2025-06-25
La Turchia sta sviluppando attivamente rotte logistiche terrestri e
marittime per ridurre al minimo i rischi di una possibile chiusura dello
Stretto di Hormuz, arteria di trasporto fondamentale per l'esportazione di
petrolio e gas dai paesi del Golfo Persico.
Lo ha dichiarato il ministro dei Trasporti del paese, Abdülkadir
Uraloğlu, in un'intervista al quotidiano „Hürriyet“.
“Abbiamo bisogno di alternative affidabili in caso di blocco dello
stretto, quindi rafforzeremo la realizzazione dei progetti ‘Strada dello
sviluppo’ e ‘Corridoio centrale’”, ha dichiarato il ministro.
Secondo lui, attraverso il territorio della Turchia passa 2.100 km
della “Strada dello sviluppo”, ovvero la rotta terrestre Golfo Persico - Iraq -
Siria - Turchia, nella quale si prevede di investire circa 24 miliardi di
dollari. Contemporaneamente sarà potenziata la rotta di trasporto
internazionale transcaspica, o corridoio centrale, 2.200 km della quale
attraversano anch'essi il territorio turco. La costruzione delle sezioni
principali di questa rotta è già stata completata.
Uraloğlu prevede che, una volta che entrambi i progetti saranno
pienamente operativi, i tempi di consegna delle merci in Europa lungo la
“Strada dello sviluppo” si ridurranno a 25 giorni, mentre lungo il Corridoio
centrale raggiungeranno il tempo record di 13 giorni.
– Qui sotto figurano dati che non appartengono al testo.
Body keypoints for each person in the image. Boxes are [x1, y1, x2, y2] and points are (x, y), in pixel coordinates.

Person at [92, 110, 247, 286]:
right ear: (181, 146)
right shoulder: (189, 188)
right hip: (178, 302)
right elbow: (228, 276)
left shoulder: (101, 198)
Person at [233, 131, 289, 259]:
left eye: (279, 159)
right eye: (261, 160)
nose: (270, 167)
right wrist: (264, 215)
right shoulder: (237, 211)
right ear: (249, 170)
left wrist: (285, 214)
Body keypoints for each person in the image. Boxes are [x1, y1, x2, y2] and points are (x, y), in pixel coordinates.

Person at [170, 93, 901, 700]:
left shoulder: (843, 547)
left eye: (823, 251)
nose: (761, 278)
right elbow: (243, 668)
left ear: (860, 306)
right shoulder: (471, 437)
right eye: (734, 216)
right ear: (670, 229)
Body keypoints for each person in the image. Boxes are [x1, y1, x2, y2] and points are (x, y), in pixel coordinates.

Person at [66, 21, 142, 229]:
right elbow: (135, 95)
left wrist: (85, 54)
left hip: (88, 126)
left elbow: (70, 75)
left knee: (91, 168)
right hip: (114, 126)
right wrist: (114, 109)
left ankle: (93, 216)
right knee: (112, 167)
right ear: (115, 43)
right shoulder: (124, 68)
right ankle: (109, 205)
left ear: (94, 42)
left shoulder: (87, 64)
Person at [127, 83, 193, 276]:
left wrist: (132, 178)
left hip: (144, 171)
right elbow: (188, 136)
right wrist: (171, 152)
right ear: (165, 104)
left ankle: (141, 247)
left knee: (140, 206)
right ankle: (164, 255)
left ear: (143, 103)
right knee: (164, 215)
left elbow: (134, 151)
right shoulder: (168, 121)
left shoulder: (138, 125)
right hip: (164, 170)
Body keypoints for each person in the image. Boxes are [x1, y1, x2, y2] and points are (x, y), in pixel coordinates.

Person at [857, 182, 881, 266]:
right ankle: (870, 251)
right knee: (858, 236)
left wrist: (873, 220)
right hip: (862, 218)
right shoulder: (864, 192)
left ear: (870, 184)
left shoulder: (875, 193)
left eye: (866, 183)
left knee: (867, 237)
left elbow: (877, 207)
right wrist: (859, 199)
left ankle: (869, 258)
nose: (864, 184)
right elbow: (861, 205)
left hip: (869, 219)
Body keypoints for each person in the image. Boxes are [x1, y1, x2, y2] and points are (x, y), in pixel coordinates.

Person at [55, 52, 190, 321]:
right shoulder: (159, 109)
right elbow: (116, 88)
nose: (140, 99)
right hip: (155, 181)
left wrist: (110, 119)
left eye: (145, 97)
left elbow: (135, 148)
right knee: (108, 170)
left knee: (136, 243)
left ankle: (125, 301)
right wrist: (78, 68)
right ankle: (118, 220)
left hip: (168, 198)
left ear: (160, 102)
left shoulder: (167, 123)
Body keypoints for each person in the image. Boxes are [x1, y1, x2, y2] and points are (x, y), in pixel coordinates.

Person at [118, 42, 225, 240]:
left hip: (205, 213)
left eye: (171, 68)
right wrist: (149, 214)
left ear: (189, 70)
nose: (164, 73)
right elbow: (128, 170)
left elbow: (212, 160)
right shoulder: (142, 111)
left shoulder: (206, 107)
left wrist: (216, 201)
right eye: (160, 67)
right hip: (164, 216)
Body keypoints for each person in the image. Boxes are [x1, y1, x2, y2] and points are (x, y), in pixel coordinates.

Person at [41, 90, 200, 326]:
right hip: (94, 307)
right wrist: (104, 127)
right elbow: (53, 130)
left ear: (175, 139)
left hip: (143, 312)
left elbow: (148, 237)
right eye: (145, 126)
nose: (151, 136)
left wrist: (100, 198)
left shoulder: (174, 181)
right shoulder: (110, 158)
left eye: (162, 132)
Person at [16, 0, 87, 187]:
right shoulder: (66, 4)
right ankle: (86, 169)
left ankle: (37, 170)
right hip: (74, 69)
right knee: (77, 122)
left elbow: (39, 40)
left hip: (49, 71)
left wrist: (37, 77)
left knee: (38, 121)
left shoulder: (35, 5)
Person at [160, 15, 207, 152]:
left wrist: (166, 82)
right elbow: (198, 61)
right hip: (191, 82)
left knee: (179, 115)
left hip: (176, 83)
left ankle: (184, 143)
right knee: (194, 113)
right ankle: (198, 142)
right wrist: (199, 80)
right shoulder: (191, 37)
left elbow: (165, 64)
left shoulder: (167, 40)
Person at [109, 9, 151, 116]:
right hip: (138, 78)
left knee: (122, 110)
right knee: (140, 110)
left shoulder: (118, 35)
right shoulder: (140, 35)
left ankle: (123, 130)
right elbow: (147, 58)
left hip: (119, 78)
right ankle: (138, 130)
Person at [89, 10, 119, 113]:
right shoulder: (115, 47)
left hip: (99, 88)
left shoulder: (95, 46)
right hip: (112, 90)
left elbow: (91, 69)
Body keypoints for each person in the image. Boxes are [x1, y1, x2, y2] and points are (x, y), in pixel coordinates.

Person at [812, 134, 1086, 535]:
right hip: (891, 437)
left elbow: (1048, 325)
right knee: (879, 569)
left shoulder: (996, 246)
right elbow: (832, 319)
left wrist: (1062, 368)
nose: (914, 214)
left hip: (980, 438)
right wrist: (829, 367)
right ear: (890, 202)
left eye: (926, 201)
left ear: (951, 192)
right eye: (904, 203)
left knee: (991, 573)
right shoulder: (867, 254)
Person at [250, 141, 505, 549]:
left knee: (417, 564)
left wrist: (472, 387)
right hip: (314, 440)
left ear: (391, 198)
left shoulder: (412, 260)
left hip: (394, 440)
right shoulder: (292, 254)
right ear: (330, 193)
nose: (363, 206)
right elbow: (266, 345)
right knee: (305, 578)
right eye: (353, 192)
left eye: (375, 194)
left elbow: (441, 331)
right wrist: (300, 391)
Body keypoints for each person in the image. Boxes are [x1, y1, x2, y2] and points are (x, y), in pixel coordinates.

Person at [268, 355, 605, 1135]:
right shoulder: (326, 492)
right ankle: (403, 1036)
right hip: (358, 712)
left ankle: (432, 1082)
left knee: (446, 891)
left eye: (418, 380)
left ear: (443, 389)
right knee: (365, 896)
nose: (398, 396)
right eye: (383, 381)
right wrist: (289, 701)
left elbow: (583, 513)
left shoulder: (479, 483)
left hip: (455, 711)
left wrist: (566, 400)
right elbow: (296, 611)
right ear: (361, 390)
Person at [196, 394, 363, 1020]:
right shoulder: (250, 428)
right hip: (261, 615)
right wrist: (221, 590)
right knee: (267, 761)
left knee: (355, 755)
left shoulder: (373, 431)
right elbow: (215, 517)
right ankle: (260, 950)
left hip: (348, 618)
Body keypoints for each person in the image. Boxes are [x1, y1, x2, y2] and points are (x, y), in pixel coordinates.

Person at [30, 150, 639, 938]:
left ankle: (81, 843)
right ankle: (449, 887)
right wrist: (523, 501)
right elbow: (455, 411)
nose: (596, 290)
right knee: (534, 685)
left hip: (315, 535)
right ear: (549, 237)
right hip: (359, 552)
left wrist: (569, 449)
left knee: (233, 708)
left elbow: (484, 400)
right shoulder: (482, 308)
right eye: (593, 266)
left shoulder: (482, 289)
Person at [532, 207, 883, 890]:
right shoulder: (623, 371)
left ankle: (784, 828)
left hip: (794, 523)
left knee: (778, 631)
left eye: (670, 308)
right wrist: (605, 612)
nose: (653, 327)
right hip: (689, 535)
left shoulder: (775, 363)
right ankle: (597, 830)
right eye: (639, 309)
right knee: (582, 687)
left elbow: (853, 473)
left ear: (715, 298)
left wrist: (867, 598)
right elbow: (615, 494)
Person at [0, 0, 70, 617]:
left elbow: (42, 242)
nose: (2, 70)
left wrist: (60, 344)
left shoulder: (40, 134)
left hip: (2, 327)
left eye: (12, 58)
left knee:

Per riferimento: la rotta di trasporto internazionale transcaspica,
nota anche come Corridoio centrale, attraversa il Mar Caspio e collega Cina,
Kazakistan, Azerbaigian, Georgia, Turchia e paesi europei. Nel 2024 il volume
delle merci trasportate dalla Cina attraverso il Corridoio centrale è aumentato
di 25 volte rispetto al 2023, superando i 27 mila container.
Per quanto riguarda la “Strada dello sviluppo”, nell'aprile 2024
quattro paesi musulmani - Iraq, Turchia, Emirati Arabi Uniti e Qatar - hanno
firmato il progetto “Strada dello sviluppo irachena”. Esso prevede la
modernizzazione e la costruzione di oltre 1200 km di ferrovie e autostrade,
creando un percorso terrestre tra l'Europa e l'Asia e diventando potenzialmente
una nuova “Via della Seta”.
Il costo previsto del progetto è di 17 miliardi di dollari, di cui 10 miliardi saranno destinati all'acquisto di treni elettrici ad alta velocità per il trasporto di merci, beni e passeggeri, mentre il resto sarà destinato all'ampliamento delle ferrovie e delle autostrade. Una parte significativa degli investimenti sarà effettuata dalle monarchie del Golfo Persico. La costruzione dovrebbe essere completata nel 2029.